We are used to seeing mugshots for crimes like possession of drugs for example.
Why is it when a police officer is convicted of a crime, it is not publicised?
In this story we have no mugshot, no victim and no msm coverage.
Drunk and Violent
A serving Met officer has been found guilty of assault and a public order offence following an off-duty incident.
PC Stephen Maskell, 44, based on the North East Command Unit, appeared at Willesden Magistrates’ Court on Thursday, 17 June.
He was found guilty of assault by beating and using threatening, abusive, insulting words or behaviour likely to cause harassment, alarm and distress to another person.
The charges relate to an incident in the early hours of the morning of 5 July 2020 in Charlton Road, NW10.
A disturbance was heard in the street and when a concerned member of the public, the victim, went to investigate, he was challenged and detained by PC Maskell.
PC Maskell was off duty at the time, however he identified himself as a police officer and grabbed the victim.
He was shouting that he was detaining him for a search despite not having grounds to do so.
Maskell became aggressive and abusive to the victim and to another resident who came into the street to see what was happening.
Policeman Arrested By Police
Officers attended and found Maskell clearly heavily intoxicated. He was arrested and later charged in August 2020.
The Met’s Directorate of Professional Standards was made aware of the incident and Maskell was placed on restricted duties.
Misconduct proceedings will take place following the conclusion of criminal proceedings.
He will appear for sentencing before Willesden Magistrates’ Court on Monday, 19 July.
Superintendent Waheed Khan, North East Leadership and Support, said: “The high standards we expect from our officers apply equally when they are off duty.
“PC Maskell’s actions on this night were unacceptable. Misconduct proceedings will now take place following the conclusion of criminal proceedings.”
This is the second case of a met officer abusing power I have covered this month alone.
A police officer jailed for breaking an innocent black father’s leg in front of his two teenage sons has been kicked out of the force.
PC Charlie Harrison, 39, ‘racially profiled’ Carl Abrahams, 47, as he made his way home after attending a cemetery in east London on 31 December 2018.
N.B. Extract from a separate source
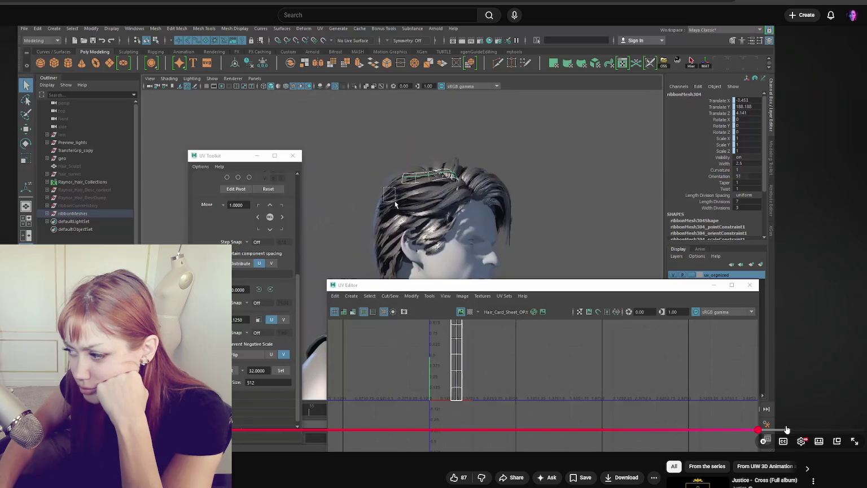
left_click(788, 430)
A court heard that the officer blocked the victim’s path before kicking at his knee, knocking him to the ground and fracturing his shin.
He was jailed for two years and three months after being convicted of GBH at a trial in March, which he denied, and has now been sacked from the Met.
Harrison had been patrolling in an unmarked police car in Forest Gate with two other colleagues as part of the Violent Crime Task Force on the day of the incident.
They and another unmarked car full of officers had been briefed that morning to look for a number of black men who were wanted for violent crimes.
The family walked past the officer who was blocking their path, while Mr Abrahams had his hands in his pockets.
Without saying a word, the officer kicked at Mr Abraham’s knee, knocking him to the ground and fracturing his upper shin, a court heard.
The other officers then jumped out of their cars and threatened to arrest a bystander who confronted the officers, it was said.
When interviewed Harrison first claimed he was looking for “drugs and guns”.
During his trial the officer changed his story and said the family “noticed” his car which was “suspicious”.
But he eventually conceded that he had no grounds to carry out a stop and search, as none of the family group had acted suspiciously.
Harrison has now been dismissed without notice from the Met Police for breaching standards of professional behaviour in relation to discreditable conduct and use of force following a misconduct hearing.
Commander Paul Betts said: “This is a very serious matter with PC Harrison jailed following his conviction for GBH.
“A misconduct hearing has now been held and PC Harrison’s actions found to have fallen well below the standard we expect of our police officers.
This seems like a all too similar case of power going to their heads.
Does the role of a police officer attract violent characters in need of a authority?